Thursday, October 18, 2007

R E S P E C T

re·spect: to show regard or consideration for

What ever happened to respect? The more I look around, the less I see of it. Oh God, did I really just say that? I'm starting to sound like my Mammy. But really folks...when did our society become a place where it's apparently ok to purposely say hurtful things with the blatant intention of upsetting people? The more I think about this, the more I realize respect in general is just dead (and no, "dead" in this sense does not mean "cool").

When I was growing up my parents taught me respect.
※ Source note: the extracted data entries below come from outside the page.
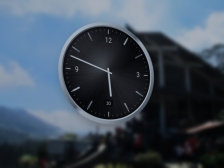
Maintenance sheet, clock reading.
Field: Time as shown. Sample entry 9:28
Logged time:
5:48
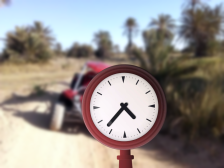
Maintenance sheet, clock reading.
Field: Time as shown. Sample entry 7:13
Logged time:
4:37
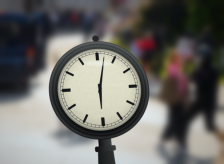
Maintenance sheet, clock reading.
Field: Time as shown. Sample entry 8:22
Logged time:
6:02
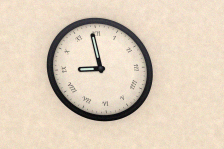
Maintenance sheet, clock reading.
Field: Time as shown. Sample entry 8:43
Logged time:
8:59
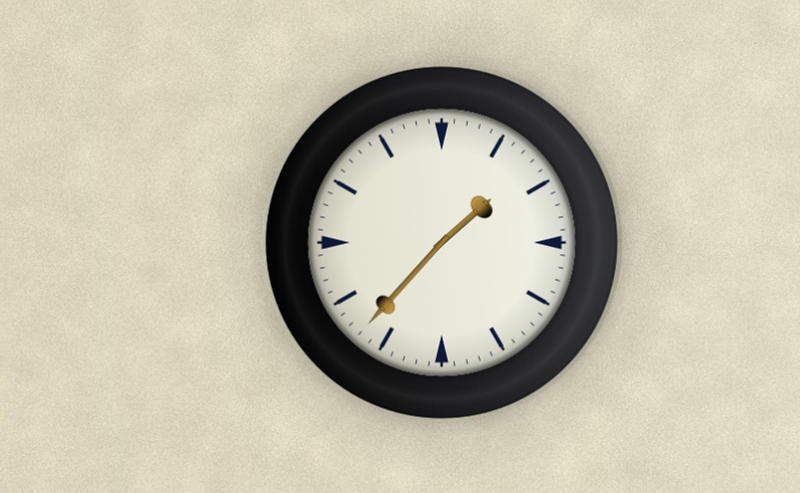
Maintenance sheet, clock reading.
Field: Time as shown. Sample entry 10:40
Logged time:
1:37
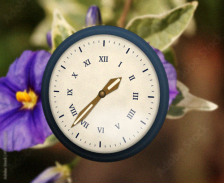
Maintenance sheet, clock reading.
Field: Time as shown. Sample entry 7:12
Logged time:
1:37
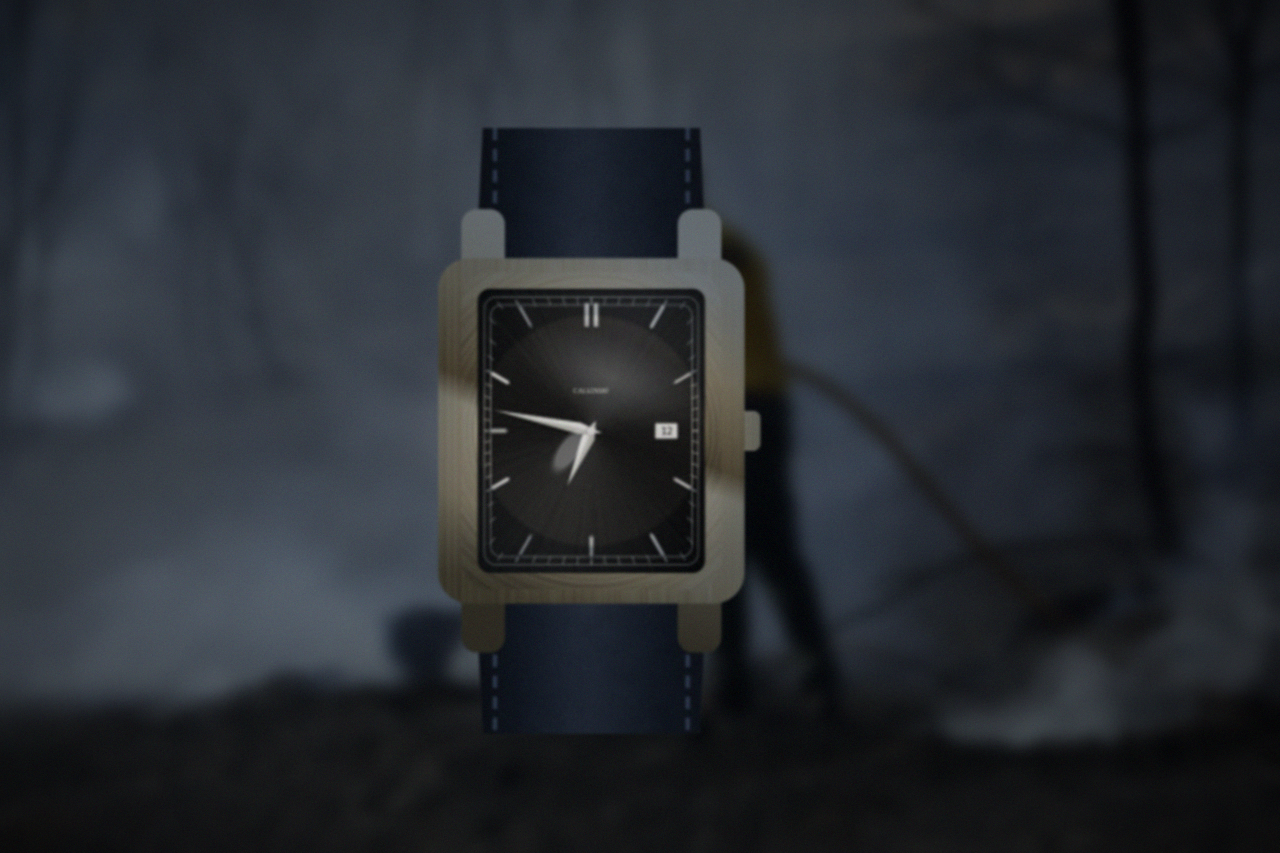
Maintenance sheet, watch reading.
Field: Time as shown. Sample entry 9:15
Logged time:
6:47
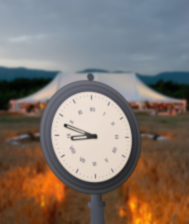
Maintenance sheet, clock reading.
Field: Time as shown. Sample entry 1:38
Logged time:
8:48
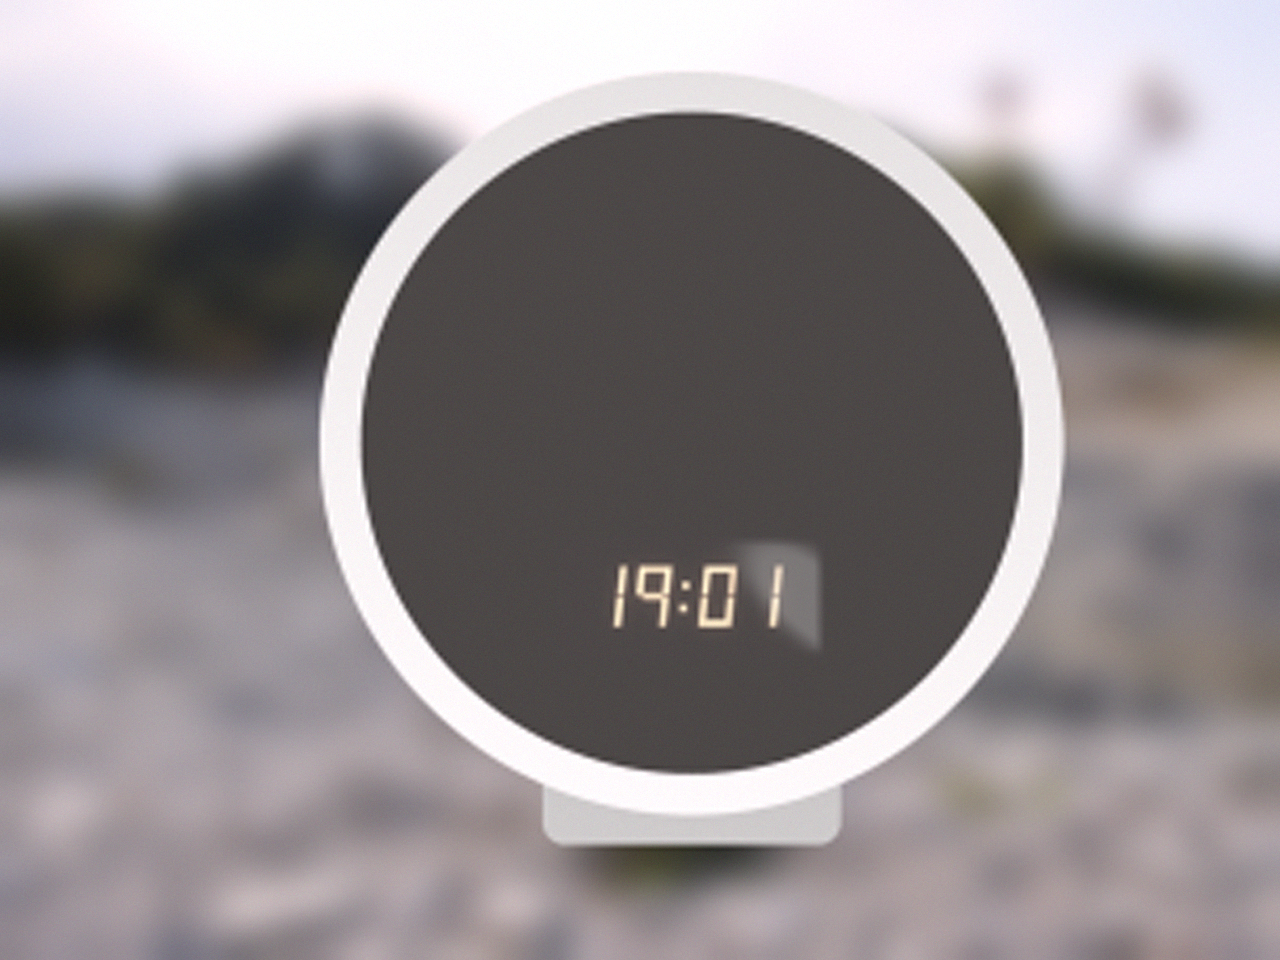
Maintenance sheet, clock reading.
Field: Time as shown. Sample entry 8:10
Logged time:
19:01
They taught me that it was ok to have my own opinions and defend my beliefs, but to also realize that other people's beliefs may be different from mine. And that it was ok to disagree, but to at least respect those beliefs. I have always tried to do just that. Growing up I was baptized and raised Lutheran. At a certain point in my life I realized that traditional religious beliefs were just not for me. I didn't, and still don't, really know what I believe in but I do feel that something greater is out there. Therefore I consider myself Agnostic and choose not to participate in any religious activities. I have never minded or disrespected other people's religious beliefs though. In fact not long ago I had a pastor knock on my door and invite me to join his congregation. I took the time to listen to his speech and thanked him before closing the door. He actually thanked me before he left and said most people just slam the door in his face. I don't agree with gay marriage. But my husband's Mother(s) is (are) gay, and have lived together for over 20 years. I lived with them for 3 1/2 years when Dathan and I first got married. Not one day that I've known them have I disrespected them for their choices, because they are choices they have made for themselves and just because I don't agree with them does not mean they're wrong.

Until today I can honestly say I don't think I've ever outright bashed anyone else's opinion. I am feeling guilty about it, but honestly I have had it up to here *holds hand above head about six inches* with people. Dathan put an idea in my head a long time ago about living in a cabin in the woods when it's just the two of us again. There was some argument at the time about how many acres of land we'd own. I figured between 5 - 10 would be plenty, but he wanted more like 100. Now I get it! If people are this disrespectful now, I can't imagine what this world will be like in another 25 years when we're ready for that cabin.

I'm not writing this to change anyone's mind about anything. But if everyone who reads this could show just a wee little bit of respect for someone today, maybe this world would be a better place.